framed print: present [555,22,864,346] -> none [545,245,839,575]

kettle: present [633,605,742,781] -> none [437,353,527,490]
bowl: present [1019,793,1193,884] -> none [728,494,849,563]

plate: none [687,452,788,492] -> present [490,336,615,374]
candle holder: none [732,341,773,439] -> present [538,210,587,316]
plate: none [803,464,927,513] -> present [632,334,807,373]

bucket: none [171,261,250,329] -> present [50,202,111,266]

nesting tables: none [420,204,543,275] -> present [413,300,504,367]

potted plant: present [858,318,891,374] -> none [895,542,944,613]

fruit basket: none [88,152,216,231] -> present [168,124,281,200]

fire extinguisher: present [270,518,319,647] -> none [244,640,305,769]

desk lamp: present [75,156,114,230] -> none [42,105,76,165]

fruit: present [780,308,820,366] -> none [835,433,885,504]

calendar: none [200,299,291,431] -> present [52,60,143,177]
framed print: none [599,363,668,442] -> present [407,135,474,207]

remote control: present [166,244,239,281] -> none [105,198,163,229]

● ● ●

Once the line with "fruit basket: none" is located in the data above, repeat it and every later line through the end, exactly.

> **RESULT OF THIS EXERCISE**
fruit basket: none [88,152,216,231] -> present [168,124,281,200]

fire extinguisher: present [270,518,319,647] -> none [244,640,305,769]

desk lamp: present [75,156,114,230] -> none [42,105,76,165]

fruit: present [780,308,820,366] -> none [835,433,885,504]

calendar: none [200,299,291,431] -> present [52,60,143,177]
framed print: none [599,363,668,442] -> present [407,135,474,207]

remote control: present [166,244,239,281] -> none [105,198,163,229]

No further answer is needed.